Starting at the line that holds "Wir benutzen Cookies" and stopping at the line that holds "Политикой использования Cookies.", restate the records below word for word, with both of those lines included.

-- Data section --
============
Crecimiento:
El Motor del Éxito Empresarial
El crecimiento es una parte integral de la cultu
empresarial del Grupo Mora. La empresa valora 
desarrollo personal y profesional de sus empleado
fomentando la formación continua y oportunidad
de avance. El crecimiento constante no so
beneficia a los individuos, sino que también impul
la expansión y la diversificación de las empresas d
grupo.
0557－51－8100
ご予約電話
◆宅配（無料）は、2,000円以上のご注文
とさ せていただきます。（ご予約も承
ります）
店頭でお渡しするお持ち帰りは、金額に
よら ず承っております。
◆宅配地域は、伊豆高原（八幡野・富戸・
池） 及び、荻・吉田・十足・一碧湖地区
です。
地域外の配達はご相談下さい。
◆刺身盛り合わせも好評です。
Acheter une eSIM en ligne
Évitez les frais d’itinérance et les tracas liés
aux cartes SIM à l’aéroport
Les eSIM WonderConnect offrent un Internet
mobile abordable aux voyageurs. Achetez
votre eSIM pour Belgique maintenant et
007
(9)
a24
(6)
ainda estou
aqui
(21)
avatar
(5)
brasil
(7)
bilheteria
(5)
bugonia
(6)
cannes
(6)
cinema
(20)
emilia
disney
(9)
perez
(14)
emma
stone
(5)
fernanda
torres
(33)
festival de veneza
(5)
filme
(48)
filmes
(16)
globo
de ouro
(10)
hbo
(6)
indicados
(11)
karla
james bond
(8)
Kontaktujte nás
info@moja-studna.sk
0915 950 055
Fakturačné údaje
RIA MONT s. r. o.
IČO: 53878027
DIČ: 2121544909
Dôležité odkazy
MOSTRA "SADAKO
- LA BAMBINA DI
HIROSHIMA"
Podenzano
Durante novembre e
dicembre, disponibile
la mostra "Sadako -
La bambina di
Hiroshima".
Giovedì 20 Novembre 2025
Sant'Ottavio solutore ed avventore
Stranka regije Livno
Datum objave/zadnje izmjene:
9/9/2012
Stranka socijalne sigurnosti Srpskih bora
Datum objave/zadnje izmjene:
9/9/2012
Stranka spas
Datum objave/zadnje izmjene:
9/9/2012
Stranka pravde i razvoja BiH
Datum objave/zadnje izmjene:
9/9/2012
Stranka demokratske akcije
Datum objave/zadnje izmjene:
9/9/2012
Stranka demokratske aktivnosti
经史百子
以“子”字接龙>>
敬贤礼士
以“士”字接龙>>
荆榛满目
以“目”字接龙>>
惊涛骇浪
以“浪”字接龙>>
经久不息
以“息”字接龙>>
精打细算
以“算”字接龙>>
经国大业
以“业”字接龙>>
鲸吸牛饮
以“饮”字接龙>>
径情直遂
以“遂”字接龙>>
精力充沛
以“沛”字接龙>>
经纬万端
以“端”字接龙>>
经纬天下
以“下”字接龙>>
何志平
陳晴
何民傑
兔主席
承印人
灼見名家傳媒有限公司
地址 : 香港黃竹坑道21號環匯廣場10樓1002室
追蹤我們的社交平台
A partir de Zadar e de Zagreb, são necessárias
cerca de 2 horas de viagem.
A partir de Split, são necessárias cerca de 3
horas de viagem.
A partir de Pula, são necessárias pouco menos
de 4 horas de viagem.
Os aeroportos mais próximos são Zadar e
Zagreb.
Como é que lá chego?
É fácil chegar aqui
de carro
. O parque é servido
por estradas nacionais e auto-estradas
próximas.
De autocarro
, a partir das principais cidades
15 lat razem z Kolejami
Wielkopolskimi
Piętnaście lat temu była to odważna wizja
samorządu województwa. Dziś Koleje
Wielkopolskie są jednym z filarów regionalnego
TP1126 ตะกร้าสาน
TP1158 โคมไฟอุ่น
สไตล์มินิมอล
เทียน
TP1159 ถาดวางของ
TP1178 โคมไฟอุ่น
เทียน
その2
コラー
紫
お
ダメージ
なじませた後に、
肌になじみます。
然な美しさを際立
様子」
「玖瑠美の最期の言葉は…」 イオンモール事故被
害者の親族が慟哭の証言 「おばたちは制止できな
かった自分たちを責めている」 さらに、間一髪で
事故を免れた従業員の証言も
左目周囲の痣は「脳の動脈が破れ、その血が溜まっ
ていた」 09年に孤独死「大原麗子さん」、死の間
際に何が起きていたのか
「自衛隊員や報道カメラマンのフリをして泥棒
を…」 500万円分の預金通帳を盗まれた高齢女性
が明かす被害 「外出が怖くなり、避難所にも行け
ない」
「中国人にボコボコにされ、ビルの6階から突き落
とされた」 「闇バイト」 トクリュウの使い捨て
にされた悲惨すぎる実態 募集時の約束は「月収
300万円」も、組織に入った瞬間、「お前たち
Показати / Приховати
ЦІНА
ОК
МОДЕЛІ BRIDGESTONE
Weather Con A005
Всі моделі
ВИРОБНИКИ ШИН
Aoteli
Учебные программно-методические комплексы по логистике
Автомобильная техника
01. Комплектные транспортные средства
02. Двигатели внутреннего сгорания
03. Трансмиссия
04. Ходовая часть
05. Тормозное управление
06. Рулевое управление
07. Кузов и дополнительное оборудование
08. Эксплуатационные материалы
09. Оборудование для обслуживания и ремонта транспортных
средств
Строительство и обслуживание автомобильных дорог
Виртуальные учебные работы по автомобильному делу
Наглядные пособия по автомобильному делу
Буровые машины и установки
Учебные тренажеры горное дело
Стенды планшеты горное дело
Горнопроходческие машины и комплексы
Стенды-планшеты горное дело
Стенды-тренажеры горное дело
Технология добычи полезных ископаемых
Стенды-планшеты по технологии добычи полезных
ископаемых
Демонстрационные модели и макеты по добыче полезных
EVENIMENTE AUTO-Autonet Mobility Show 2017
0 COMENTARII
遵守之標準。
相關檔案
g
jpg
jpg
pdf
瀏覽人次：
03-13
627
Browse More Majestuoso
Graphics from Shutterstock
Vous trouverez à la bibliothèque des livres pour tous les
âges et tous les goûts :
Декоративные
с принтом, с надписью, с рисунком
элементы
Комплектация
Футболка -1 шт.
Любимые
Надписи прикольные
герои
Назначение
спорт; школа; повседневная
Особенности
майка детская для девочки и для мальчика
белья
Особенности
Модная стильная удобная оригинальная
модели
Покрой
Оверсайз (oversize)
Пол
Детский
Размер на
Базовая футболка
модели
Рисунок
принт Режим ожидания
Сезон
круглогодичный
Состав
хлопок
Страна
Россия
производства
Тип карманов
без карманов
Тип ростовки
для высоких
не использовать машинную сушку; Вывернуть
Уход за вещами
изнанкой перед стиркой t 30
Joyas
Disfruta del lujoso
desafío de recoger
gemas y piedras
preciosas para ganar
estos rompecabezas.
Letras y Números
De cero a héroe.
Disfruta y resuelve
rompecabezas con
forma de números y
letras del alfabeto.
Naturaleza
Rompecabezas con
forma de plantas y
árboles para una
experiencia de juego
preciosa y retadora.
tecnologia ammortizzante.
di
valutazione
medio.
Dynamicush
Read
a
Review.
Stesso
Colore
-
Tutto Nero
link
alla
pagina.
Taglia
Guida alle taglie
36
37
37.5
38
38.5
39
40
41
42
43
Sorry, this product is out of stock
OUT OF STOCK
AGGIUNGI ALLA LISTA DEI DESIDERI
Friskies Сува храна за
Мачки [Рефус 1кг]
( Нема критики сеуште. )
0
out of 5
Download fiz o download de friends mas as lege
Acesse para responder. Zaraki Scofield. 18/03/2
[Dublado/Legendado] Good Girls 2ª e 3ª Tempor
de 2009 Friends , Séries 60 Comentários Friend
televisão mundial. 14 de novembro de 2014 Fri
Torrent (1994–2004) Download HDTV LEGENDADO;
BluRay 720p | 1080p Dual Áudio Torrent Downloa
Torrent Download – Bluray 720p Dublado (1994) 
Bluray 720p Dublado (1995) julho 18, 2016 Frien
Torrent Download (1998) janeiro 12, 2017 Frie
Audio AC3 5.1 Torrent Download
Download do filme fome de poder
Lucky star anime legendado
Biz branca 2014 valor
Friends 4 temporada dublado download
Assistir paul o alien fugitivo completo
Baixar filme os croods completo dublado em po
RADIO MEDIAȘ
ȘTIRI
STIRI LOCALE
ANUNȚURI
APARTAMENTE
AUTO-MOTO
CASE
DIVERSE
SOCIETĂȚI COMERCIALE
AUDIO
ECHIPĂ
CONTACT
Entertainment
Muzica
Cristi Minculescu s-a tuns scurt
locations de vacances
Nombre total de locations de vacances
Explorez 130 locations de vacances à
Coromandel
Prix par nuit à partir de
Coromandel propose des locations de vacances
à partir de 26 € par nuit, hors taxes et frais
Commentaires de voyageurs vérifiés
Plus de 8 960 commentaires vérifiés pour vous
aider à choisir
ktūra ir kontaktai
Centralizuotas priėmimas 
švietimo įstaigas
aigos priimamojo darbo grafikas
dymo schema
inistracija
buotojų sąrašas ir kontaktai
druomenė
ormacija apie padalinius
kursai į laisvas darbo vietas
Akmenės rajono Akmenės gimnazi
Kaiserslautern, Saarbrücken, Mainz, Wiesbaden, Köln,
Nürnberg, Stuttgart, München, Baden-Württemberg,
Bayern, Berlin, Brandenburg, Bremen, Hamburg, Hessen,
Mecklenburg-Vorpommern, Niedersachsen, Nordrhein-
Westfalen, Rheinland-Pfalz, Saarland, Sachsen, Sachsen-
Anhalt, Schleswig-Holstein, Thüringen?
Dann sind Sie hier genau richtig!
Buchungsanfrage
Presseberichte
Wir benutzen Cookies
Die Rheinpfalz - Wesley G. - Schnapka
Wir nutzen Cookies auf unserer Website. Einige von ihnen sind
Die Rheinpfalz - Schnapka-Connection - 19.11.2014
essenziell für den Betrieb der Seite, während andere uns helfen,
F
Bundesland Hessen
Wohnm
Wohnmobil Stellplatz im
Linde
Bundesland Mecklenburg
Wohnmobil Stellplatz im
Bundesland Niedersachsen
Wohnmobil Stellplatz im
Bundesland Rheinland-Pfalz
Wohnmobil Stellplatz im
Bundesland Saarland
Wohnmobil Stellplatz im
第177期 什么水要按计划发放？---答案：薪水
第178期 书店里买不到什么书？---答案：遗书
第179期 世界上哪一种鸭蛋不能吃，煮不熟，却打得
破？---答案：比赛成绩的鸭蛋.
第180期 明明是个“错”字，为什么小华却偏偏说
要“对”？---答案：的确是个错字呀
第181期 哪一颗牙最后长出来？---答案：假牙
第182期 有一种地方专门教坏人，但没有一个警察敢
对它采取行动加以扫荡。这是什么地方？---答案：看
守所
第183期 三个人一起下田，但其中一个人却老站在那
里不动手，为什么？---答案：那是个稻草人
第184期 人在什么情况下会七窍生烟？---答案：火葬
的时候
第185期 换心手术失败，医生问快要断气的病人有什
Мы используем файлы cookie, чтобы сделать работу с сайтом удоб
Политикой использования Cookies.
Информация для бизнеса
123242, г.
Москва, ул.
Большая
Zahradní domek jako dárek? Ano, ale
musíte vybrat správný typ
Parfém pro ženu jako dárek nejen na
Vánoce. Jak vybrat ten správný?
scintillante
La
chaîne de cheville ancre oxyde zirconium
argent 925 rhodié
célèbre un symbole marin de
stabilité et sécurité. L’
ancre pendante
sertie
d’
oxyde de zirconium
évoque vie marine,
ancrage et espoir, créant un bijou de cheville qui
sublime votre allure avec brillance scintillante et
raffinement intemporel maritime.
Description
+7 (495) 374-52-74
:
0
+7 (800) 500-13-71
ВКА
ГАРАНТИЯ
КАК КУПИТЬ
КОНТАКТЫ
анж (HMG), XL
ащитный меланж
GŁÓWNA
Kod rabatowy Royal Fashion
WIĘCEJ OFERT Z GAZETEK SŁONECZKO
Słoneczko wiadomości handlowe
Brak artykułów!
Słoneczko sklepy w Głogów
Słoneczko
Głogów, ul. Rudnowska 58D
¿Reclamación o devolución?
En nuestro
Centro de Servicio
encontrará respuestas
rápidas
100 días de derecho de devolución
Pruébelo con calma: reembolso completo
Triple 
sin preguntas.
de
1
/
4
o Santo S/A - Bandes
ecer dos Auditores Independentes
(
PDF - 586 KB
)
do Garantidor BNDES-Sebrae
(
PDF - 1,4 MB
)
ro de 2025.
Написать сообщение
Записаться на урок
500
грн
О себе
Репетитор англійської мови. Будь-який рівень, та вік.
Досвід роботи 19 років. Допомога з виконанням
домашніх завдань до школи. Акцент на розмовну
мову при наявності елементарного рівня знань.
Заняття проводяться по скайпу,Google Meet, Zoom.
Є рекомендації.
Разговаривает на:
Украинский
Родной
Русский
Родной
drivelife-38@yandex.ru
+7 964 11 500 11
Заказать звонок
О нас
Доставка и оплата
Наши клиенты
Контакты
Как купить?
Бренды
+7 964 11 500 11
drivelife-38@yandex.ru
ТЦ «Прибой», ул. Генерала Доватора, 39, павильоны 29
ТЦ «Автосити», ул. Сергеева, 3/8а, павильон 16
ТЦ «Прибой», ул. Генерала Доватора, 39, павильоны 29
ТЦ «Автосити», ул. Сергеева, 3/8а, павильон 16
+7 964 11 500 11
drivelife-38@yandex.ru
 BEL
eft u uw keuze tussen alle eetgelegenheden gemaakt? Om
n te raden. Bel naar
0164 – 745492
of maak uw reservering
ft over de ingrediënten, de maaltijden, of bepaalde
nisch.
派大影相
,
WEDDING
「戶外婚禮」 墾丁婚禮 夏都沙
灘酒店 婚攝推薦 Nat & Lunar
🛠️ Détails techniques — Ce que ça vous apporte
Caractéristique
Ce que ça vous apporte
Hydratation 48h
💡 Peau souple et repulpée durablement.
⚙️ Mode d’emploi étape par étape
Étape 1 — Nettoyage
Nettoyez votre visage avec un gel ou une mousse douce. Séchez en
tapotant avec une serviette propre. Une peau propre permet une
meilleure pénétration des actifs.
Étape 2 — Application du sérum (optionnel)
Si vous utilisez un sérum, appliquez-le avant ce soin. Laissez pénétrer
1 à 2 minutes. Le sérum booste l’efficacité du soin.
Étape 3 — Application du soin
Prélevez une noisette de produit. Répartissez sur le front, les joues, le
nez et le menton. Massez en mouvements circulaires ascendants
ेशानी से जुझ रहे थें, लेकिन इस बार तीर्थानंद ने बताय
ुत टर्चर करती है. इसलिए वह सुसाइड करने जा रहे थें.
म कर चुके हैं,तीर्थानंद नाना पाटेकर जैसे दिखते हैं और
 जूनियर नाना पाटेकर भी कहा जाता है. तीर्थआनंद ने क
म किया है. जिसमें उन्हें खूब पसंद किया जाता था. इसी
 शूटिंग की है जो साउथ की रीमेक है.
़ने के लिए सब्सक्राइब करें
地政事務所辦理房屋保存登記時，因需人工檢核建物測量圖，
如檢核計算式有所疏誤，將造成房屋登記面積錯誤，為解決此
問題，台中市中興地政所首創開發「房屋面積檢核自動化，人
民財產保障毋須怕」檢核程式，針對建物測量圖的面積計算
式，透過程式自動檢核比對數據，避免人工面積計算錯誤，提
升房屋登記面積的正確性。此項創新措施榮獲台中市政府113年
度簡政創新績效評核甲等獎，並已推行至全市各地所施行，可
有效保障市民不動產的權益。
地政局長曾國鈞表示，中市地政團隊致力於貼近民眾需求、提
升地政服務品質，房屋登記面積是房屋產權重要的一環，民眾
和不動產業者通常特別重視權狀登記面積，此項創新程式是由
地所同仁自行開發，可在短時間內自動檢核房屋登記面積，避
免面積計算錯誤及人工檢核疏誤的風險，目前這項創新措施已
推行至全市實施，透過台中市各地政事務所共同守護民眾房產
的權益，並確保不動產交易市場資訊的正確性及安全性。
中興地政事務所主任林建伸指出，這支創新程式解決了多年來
============
-- Result of this task --
Wir benutzen Cookies
Die Rheinpfalz - Wesley G. - Schnapka
Wir nutzen Cookies auf unserer Website. Einige von ihnen sind
Die Rheinpfalz - Schnapka-Connection - 19.11.2014
essenziell für den Betrieb der Seite, während andere uns helfen,
F
Bundesland Hessen
Wohnm
Wohnmobil Stellplatz im
Linde
Bundesland Mecklenburg
Wohnmobil Stellplatz im
Bundesland Niedersachsen
Wohnmobil Stellplatz im
Bundesland Rheinland-Pfalz
Wohnmobil Stellplatz im
Bundesland Saarland
Wohnmobil Stellplatz im
第177期 什么水要按计划发放？---答案：薪水
第178期 书店里买不到什么书？---答案：遗书
第179期 世界上哪一种鸭蛋不能吃，煮不熟，却打得
破？---答案：比赛成绩的鸭蛋.
第180期 明明是个“错”字，为什么小华却偏偏说
要“对”？---答案：的确是个错字呀
第181期 哪一颗牙最后长出来？---答案：假牙
第182期 有一种地方专门教坏人，但没有一个警察敢
对它采取行动加以扫荡。这是什么地方？---答案：看
守所
第183期 三个人一起下田，但其中一个人却老站在那
里不动手，为什么？---答案：那是个稻草人
第184期 人在什么情况下会七窍生烟？---答案：火葬
的时候
第185期 换心手术失败，医生问快要断气的病人有什
Мы используем файлы cookie, чтобы сделать работу с сайтом удоб
Политикой использования Cookies.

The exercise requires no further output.